---------- Record extracts ----------

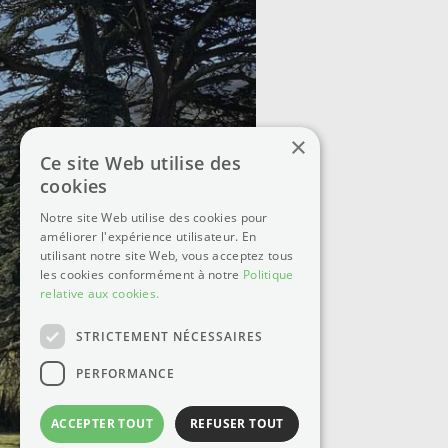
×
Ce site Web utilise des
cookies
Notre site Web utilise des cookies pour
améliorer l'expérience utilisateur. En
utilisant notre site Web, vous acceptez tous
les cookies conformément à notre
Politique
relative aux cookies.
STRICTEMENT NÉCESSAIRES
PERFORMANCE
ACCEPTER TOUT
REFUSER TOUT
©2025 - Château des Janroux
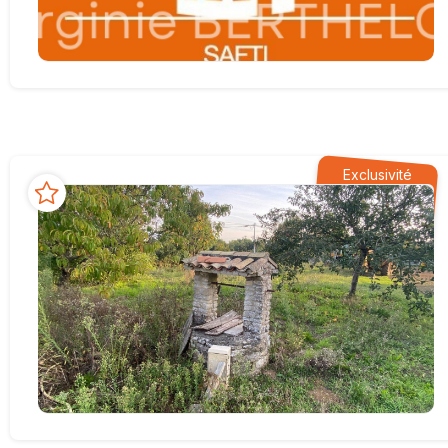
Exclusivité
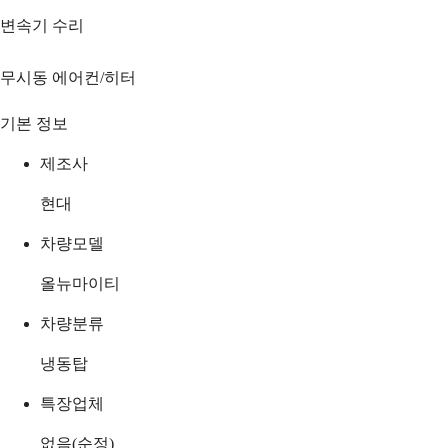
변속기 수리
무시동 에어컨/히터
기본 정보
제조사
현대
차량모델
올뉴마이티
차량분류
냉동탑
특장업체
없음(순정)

----------
---------- Record extracts ----------

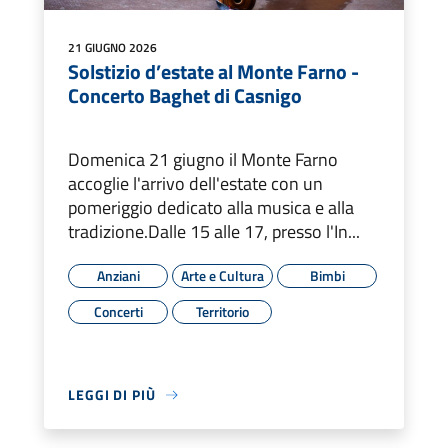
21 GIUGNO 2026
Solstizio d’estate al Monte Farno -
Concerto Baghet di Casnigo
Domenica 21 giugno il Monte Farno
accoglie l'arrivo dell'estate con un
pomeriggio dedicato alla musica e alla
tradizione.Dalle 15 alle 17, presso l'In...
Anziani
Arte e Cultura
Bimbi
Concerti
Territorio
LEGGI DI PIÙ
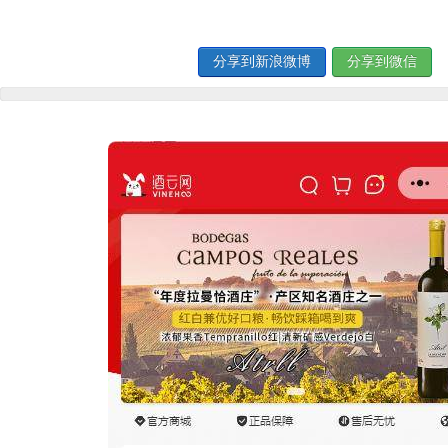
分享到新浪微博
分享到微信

----------

Each line in the data that holds the string "Monte" should be found and copied.

Solstizio d’estate al Monte Farno -
Domenica 21 giugno il Monte Farno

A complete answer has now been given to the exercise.